Finally, we investigated whether it would be more informative to incorporate both latrine-use measures into a single model for predicting badger density. This was tested by first fitting a linear regression model using year, with both latrine-use measures as predictor variables. This model was then updated using a stepwise procedure to produce the best model for total badger density using the available explanatory variables and two-factor interactions. If both latrine use variables were more informative than either measure alone, the stepwise procedure should select both variables in the final model.

Results

Latrine use and social group size

Figure 1 shows that there were significant positive associations between both latrine-use measures and the estimated number of adult badgers per social group at North Nibley and Woodchester Park in 1996. The data were analysed using a generalized least-squares approach instead of a linear regression approach because there appeared to be some inequality of variances among samples (heteroscedasticity). The P-values given in Fig. 1 are for the test that the slope = 0 or not, and therefore indicative of whether or not the latrine-use measures were useful predictors of density. The number of pits with returns was a consistently better predictor of badger group size than the number of latrines with returns. The lines of best fit differed considerably between study areas. Intriguingly, at Woodchester Park the latrine-use scores were significantly associated only with adult group size but not with total group size. At Nibley, on the other hand, both latrine-use characteristics were more closely associated with total group size than with adult group size.

Figure 1.

Relationship between the number of pits or latrines used by a social group and the estimated number of adult, or total, badgers in each social group. Dashed (1997) and solid (1998) straight lines are the lines of best fit for the badger groups at Woodchester Park (WP, open diamonds) and North Nibley (NN, filled squares), respectively, using a generalized least-squares algorithm to adjust for heteroscedasticity.

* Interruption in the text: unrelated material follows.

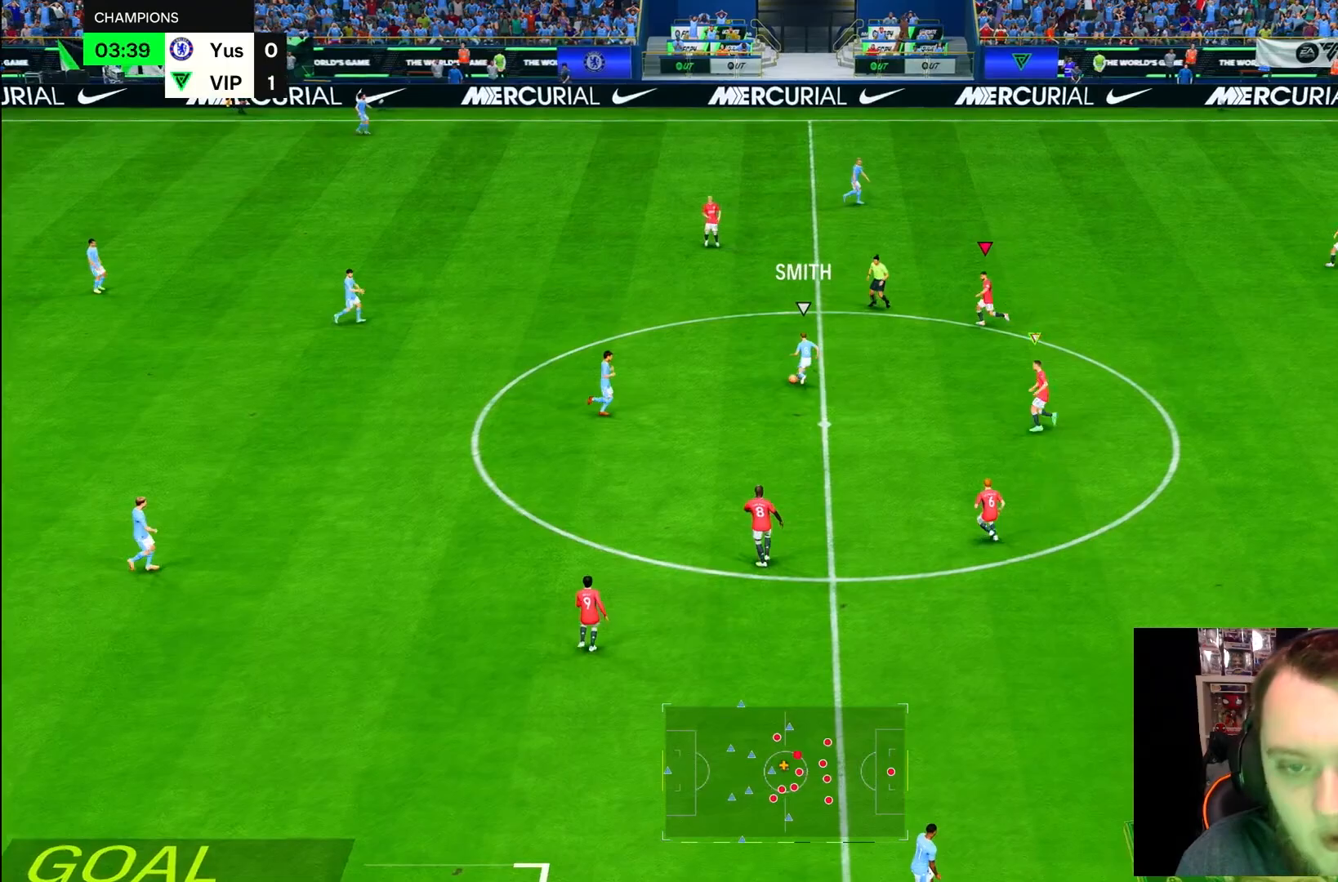
{"dt_ms": 500, "buttons": ["R2"], "left_stick": "up-right", "right_stick": "center", "button_events": [[33, "R2", "down"], [483, "R1", "up"]]}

Latrine use and population density

Within a single year, all latrine-use measures were positively associated with population density and all were at least close to statistical significance (Fig. 2). The R2 values indicated that the various latrine-use measures could explain between 62% and 91% of the variation in population density. The best relationship was between the number of pits containing fresh faeces per km transect and population density in 1997. However, in 1998 the relationship between these variables was quite different. Indeed, Table 1 shows that the year variable was a significant predictor of badger density in the model for pits with fresh faeces. Although year was not a statistically significant predictor of density in the other models, the R2 values of most dropped considerably when this variable was not included, implying a worse fit. The difference between years seemed most pronounced for the more complex latrine-use measures that required an estimate of faecal volume and/or differentiation between fresh and old faeces. In fact, only in the models for the latrines km−1 and pits km−1 measures were there no real differences between years. As these were the most (if not the only) stable density predictors with respect to time, we selected them for further analyses.

Figure 2.

Relationship, and test statistics of the regression analyses, between the seven latrine-use measures and the estimated density of badgers in the different study areas in 1997 (circles and dashed lines) and 1998 (triangles and solid lines). Population density was estimated by mark–recapture (filled symbols) or mark–resight (open symbols).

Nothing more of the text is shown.